Both start from 1 or 0, but TiDB’s execution plan sequence number seems to start from the middle, and there are gaps. I don’t quite understand what the missing numbers are.

| username: Kongdom | Original post link

It is possible that the fewer ones are executed in parallel, for example, executed on 3 TiKV separately, each TiKV needs to assign a sequence number, but logically it is just one execution plan with only one sequence number.
Or some internal execution content is assigned a sequence number.

| username: 春风十里 | Original post link

It’s possible, but I couldn’t find any corresponding explanation in the official documentation.

| username: 春风十里 | Original post link

I understand that the identifiers, the numbers, should be meaningful to help us explain the actual order of execution plans (not the numerical order). However, TiDB’s display makes it easy for me to associate that the numbers in the middle have done some other operations?

| username: 江湖故人 | Original post link

I usually just follow the general order.

| username: 江湖故人 | Original post link

If it’s not order, what else can it represent? :stuck_out_tongue_winking_eye:

| username: 春风十里 | Original post link

The serial number is definitely not the execution order; I understand it as an identifier. For this example, the execution order should be 31->32->29->30->28->13. The execution order is very important, and many times an incorrect execution plan starts with the first execution. It is crucial to determine the content of the first execution in the execution plan.

| username: 江湖故人 | Original post link

You’re right, I took it for granted.
Normally, it should first build (31->32) the hash table and then execute the probe (29->30).

| username: andone | Original post link

The execution plan is read from top to bottom, from right to left. I feel that the numbers are not very meaningful.

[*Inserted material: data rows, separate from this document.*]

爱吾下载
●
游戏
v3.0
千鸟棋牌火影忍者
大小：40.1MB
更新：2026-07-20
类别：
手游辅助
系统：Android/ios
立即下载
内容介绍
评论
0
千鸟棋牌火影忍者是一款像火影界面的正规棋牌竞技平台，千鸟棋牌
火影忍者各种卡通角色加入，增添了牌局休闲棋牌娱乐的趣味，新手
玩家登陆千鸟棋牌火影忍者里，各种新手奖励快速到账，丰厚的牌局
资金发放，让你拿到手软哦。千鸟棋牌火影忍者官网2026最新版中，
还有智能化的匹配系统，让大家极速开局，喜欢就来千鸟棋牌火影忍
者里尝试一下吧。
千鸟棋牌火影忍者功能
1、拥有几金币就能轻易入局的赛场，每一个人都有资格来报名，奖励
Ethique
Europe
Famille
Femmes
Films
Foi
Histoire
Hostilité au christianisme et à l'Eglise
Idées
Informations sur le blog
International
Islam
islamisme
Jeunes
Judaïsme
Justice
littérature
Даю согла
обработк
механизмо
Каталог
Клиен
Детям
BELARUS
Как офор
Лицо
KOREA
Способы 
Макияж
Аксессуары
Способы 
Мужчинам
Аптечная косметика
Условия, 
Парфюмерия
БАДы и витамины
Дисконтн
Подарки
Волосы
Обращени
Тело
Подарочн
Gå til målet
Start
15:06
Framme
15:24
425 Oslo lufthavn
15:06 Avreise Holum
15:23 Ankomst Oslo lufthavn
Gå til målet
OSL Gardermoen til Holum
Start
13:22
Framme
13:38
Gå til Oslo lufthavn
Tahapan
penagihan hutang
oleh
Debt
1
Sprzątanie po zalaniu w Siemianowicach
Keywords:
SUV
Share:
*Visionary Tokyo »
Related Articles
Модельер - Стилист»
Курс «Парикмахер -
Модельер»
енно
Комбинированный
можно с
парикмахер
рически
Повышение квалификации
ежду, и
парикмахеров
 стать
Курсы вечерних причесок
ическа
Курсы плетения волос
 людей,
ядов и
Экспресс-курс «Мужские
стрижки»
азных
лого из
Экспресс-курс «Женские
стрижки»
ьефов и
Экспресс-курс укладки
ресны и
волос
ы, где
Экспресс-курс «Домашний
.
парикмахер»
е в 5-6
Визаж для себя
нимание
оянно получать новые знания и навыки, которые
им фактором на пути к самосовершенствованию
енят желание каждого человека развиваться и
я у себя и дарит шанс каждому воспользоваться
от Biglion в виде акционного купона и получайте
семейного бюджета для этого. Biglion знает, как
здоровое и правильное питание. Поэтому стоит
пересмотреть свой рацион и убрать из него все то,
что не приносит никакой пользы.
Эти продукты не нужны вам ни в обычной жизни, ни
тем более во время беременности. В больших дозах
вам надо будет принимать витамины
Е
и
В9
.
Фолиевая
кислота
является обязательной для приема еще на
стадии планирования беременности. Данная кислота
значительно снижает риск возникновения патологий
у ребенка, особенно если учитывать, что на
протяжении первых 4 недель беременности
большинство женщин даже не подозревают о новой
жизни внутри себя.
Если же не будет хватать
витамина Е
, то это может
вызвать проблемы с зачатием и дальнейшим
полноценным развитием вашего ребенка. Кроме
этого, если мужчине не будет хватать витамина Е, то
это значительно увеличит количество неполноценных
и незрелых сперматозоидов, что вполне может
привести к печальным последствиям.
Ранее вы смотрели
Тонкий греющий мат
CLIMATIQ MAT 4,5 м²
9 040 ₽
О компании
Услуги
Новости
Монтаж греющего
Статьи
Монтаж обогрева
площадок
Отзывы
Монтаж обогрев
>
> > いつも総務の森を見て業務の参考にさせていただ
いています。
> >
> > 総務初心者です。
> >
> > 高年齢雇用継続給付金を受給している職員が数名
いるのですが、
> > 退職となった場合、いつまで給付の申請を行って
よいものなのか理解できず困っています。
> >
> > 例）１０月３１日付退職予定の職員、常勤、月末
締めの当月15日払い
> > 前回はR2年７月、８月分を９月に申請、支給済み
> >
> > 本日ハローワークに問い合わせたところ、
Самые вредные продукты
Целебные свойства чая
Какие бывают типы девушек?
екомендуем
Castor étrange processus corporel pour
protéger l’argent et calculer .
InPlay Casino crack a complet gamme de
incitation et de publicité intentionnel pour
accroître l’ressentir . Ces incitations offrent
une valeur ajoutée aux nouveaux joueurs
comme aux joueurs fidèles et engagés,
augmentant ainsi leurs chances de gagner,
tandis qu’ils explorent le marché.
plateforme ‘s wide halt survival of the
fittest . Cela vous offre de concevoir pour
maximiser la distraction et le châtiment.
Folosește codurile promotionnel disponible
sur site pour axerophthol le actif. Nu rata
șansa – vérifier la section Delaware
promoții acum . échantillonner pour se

| username: zxgaa | Original post link

It feels like the order or the weight of execution.

| username: Kongdom | Original post link

Weights should be impossible.

| username: Kongdom | Original post link

The course explains it, it’s just an identifier.

| username: 春风十里 | Original post link

Okay, this can be confirmed as an identifier. There is another issue, which is the problem of non-continuous identifiers.

| username: Jellybean | Original post link

This number is an identifier assigned to each operator during the internal implementation of processing a task within the TiDB cluster. These operators may be categorized and numbered based on different functionalities.

The system then displays a portion of these operators related to the execution plan to the user, along with their numeric identifiers. When users view the execution plan, they don’t need to pay attention to these numeric identifiers, as they don’t hold much significance from an external perspective. Users only need to focus on the tree structure and execution order of the execution plan.

| username: 春风十里 | Original post link

Okay. For operator identification, I think it might be better to display them sequentially like MySQL IDs if we want to show them.